= DIRECTIONS =
Edit the material from the line containing "family: Onagraceae" through the line containing "name author: Vogel": replace "collector number" with "collection number" and leave everything else as it is.

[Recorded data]
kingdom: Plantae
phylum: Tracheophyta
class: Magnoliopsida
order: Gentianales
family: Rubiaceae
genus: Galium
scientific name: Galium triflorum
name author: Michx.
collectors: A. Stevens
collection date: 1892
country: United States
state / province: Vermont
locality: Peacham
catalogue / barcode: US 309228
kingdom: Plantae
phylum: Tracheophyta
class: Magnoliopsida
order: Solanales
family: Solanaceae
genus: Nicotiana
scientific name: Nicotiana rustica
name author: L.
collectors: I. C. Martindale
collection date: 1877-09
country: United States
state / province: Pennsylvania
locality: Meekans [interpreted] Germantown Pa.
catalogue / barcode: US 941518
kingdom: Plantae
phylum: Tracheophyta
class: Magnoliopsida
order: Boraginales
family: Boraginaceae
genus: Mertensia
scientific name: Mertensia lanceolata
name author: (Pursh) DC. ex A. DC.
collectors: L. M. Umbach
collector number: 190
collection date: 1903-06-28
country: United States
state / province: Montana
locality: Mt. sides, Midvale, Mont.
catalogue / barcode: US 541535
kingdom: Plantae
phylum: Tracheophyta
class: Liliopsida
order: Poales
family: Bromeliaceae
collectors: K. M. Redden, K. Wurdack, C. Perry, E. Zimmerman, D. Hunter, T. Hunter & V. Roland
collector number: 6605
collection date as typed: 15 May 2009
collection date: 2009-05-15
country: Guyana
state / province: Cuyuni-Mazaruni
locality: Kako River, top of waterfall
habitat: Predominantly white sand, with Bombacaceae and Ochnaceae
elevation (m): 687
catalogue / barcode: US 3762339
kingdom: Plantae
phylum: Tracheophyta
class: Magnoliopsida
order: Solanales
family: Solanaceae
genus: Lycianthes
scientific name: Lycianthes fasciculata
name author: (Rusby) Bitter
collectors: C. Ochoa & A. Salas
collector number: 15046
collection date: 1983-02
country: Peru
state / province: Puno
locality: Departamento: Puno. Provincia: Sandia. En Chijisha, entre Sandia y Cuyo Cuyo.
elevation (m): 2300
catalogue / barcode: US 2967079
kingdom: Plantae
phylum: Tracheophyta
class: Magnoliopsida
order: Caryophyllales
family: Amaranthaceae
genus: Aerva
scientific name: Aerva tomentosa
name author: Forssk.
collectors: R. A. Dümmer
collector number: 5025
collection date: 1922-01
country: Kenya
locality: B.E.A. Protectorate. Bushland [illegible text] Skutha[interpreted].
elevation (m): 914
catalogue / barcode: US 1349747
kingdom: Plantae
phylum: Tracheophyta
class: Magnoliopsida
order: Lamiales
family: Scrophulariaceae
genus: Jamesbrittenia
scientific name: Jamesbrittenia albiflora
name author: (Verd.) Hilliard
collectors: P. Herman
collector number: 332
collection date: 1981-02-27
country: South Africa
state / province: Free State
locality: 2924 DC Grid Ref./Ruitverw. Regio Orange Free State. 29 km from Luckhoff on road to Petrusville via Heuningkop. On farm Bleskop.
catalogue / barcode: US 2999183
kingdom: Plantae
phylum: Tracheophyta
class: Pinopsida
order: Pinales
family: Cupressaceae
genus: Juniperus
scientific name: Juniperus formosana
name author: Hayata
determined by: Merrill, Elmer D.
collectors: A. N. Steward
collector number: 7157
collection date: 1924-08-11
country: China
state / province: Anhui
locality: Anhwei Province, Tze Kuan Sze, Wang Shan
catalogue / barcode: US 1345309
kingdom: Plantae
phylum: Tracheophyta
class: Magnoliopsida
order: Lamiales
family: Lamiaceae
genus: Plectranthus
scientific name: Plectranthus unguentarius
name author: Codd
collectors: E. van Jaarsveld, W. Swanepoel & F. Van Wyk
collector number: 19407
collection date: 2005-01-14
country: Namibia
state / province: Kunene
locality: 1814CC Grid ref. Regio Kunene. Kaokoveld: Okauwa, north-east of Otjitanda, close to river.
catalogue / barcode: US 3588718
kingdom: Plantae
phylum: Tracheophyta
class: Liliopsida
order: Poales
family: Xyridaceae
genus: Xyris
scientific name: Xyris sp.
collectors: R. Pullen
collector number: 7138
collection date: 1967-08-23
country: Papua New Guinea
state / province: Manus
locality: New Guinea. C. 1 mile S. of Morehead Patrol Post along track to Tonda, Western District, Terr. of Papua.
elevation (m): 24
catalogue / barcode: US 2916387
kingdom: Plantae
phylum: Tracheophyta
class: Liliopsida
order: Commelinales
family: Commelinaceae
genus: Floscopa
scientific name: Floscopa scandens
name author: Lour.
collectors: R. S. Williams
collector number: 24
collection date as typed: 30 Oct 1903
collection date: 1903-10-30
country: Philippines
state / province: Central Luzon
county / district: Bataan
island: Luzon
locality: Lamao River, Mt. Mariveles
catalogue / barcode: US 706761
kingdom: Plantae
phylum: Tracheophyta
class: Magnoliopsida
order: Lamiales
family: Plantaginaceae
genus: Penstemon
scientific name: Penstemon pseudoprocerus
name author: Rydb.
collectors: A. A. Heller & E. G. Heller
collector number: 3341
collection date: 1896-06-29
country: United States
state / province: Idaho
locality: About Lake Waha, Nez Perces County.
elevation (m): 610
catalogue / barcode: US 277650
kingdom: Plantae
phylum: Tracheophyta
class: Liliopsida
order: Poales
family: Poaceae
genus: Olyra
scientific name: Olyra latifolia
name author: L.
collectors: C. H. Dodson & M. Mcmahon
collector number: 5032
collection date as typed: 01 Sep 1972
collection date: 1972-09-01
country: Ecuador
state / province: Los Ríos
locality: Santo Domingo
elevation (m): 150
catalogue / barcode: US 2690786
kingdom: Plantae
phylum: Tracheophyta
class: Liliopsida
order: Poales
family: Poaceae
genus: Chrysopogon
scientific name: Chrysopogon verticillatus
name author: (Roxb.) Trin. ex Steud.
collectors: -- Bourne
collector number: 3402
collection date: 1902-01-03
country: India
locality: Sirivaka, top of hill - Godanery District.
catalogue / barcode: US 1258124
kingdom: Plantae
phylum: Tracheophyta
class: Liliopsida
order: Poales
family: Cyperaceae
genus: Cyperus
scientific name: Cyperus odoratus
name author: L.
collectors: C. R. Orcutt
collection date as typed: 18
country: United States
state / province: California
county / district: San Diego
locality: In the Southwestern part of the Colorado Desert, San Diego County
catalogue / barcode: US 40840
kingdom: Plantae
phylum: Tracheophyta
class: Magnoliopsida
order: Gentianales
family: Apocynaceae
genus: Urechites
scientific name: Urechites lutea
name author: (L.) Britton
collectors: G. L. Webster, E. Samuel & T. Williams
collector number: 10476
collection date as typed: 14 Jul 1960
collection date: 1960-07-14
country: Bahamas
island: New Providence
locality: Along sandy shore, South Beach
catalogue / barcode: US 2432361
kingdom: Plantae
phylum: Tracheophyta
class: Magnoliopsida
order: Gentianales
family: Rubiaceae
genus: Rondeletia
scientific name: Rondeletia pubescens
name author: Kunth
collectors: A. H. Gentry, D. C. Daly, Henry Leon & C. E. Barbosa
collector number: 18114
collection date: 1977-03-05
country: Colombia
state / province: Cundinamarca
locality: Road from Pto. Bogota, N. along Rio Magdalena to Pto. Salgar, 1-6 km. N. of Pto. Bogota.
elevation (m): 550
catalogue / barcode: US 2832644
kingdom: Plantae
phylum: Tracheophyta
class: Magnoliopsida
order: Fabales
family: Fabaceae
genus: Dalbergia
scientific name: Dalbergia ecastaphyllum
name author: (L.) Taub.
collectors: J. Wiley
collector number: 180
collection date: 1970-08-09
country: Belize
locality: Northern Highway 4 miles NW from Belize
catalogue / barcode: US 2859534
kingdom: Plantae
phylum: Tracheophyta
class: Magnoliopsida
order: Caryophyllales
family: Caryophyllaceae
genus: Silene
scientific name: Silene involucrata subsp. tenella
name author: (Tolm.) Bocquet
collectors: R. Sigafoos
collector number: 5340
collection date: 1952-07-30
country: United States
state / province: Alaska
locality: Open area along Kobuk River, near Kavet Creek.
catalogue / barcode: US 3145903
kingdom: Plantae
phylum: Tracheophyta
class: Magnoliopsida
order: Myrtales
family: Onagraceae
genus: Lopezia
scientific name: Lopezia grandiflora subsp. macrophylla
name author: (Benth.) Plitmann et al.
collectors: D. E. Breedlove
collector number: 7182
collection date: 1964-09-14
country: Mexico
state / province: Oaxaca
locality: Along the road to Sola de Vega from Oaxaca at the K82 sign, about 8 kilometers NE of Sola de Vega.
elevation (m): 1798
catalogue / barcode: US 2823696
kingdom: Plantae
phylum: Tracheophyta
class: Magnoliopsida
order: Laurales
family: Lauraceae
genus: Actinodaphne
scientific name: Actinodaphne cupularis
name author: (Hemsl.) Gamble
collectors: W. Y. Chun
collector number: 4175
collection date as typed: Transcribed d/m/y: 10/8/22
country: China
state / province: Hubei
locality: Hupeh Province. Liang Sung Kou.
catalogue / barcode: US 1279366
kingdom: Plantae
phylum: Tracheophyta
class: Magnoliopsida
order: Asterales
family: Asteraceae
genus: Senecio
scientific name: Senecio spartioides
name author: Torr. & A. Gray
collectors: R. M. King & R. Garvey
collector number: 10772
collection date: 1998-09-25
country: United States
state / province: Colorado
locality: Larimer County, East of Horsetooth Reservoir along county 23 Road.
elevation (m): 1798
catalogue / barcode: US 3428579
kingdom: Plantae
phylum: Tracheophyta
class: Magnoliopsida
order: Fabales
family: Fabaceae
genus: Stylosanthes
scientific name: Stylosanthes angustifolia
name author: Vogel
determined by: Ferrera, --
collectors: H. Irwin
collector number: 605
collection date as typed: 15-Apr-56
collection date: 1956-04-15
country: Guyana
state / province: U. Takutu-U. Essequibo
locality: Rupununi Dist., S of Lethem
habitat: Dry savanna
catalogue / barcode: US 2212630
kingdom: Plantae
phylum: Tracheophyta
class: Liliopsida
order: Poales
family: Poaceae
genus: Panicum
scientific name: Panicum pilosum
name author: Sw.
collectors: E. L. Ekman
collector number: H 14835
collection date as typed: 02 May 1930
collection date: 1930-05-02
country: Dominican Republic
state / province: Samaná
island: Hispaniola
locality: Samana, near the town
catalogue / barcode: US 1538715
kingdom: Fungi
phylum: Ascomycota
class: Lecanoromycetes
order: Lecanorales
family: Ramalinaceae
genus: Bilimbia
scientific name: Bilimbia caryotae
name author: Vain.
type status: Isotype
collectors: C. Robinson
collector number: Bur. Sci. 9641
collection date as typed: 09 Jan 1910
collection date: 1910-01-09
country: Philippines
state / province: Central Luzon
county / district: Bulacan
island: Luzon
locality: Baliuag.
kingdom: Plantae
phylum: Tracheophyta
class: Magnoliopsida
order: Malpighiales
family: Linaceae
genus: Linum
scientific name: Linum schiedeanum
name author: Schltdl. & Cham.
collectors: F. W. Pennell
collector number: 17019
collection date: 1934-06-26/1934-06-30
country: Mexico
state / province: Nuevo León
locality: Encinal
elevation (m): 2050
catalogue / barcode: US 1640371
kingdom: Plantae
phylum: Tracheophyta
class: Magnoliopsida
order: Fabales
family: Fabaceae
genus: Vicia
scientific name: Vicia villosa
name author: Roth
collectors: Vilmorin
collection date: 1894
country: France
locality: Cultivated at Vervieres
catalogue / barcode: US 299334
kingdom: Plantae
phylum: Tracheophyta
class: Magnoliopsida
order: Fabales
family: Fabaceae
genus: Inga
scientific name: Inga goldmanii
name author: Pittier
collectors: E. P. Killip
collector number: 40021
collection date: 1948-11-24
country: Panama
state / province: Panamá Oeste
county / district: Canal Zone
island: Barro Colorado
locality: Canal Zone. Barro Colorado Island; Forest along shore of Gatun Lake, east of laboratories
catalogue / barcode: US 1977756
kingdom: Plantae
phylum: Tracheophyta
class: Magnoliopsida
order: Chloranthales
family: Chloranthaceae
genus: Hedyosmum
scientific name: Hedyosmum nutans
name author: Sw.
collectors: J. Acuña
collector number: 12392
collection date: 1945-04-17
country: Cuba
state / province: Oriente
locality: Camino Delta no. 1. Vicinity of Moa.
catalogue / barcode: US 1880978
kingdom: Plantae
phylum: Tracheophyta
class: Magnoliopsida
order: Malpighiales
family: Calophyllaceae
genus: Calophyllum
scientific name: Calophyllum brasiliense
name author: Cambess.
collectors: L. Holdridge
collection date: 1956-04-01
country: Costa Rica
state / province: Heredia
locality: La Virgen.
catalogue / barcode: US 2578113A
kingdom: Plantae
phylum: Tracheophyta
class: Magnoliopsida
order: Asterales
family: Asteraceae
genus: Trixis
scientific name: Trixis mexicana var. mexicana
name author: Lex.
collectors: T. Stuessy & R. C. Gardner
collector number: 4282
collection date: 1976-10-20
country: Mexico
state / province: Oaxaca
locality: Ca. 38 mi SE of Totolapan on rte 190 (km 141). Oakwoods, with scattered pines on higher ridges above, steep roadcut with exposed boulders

= PROBLEM SOLUTION =
family: Onagraceae
genus: Lopezia
scientific name: Lopezia grandiflora subsp. macrophylla
name author: (Benth.) Plitmann et al.
collectors: D. E. Breedlove
collection number: 7182
collection date: 1964-09-14
country: Mexico
state / province: Oaxaca
locality: Along the road to Sola de Vega from Oaxaca at the K82 sign, about 8 kilometers NE of Sola de Vega.
elevation (m): 1798
catalogue / barcode: US 2823696
kingdom: Plantae
phylum: Tracheophyta
class: Magnoliopsida
order: Laurales
family: Lauraceae
genus: Actinodaphne
scientific name: Actinodaphne cupularis
name author: (Hemsl.) Gamble
collectors: W. Y. Chun
collection number: 4175
collection date as typed: Transcribed d/m/y: 10/8/22
country: China
state / province: Hubei
locality: Hupeh Province. Liang Sung Kou.
catalogue / barcode: US 1279366
kingdom: Plantae
phylum: Tracheophyta
class: Magnoliopsida
order: Asterales
family: Asteraceae
genus: Senecio
scientific name: Senecio spartioides
name author: Torr. & A. Gray
collectors: R. M. King & R. Garvey
collection number: 10772
collection date: 1998-09-25
country: United States
state / province: Colorado
locality: Larimer County, East of Horsetooth Reservoir along county 23 Road.
elevation (m): 1798
catalogue / barcode: US 3428579
kingdom: Plantae
phylum: Tracheophyta
class: Magnoliopsida
order: Fabales
family: Fabaceae
genus: Stylosanthes
scientific name: Stylosanthes angustifolia
name author: Vogel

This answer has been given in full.